Craig Stanovich | June 1, 2012
As a non-attorney insurance practitioner who has been closely studying the commercial general liability (CGL) policy for some time now—including its history and evolution to its current form—I occasionally come across a coverage decision that seems so anomalous that it commands my attention. The recent decision by the Fifth Circuit Court of Appeals in Ewing Constr. Co., Inc. v. Amerisure Ins. Co., 2012 U.S. App. LEXIS 12154 (5th Cir. Tex. June 15, 2012), is one of those cases.
Applying Texas law, the Fifth Circuit expanded a previous holding by the Texas Supreme Court in Gilbert Tex. Constr. LP v. Underwriters at Lloyd's of London, 327 S.W.3d 118 (Tex. 2010), as to the scope and meaning of the contractual liability exclusion in the CGL policy.
Ewing contracted with a school district to build tennis courts. Shortly after the courts were finished, they were cracking and flaking and unfit for playing tennis. Because the Texas Supreme Court had decided earlier in Lamar Homes, Inc. v. Mid-Continent Cas. Co., 242 S.W.3d.1 (Tex. 2007), that faulty work could be an occurrence and cause property damage (but coverage may be eliminated by subsequent exclusions), the usual arguments of "no occurrence" and "no property damage" were apparently not advanced by the insurer. In fact, there was agreement that the physical defects in the tennis courts constituted property damage caused by an occurrence.

• [DATA]:
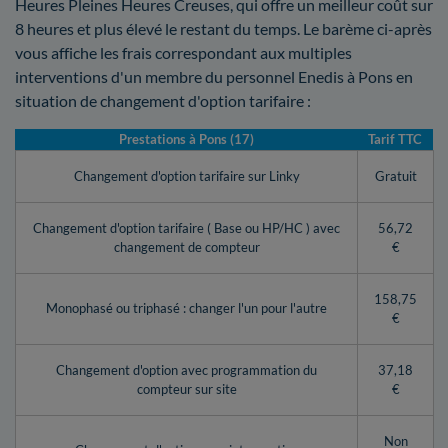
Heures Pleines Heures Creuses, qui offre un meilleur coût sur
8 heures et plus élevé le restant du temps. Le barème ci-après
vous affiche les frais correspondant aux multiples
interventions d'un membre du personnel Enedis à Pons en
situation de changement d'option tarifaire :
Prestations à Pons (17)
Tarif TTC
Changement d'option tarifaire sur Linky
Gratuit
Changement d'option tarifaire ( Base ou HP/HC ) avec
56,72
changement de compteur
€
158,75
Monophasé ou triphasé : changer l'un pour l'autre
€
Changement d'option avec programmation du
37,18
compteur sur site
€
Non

• [PARTS OF THE EXERCISE]:
**A.** In the insurance commentary, what did Ewing contract with a school district to build?
**B.** Reproduce the stretch of the records from their start through the line containing "Prestations à Pons (17)", with "barème" replaced by "tableau" and everything else unchanged. Omit the pictures.

• [TASK ANSWERS]:
**A.** Tennis courts.

**B.**
Heures Pleines Heures Creuses, qui offre un meilleur coût sur
8 heures et plus élevé le restant du temps. Le tableau ci-après
vous affiche les frais correspondant aux multiples
interventions d'un membre du personnel Enedis à Pons en
situation de changement d'option tarifaire :
Prestations à Pons (17)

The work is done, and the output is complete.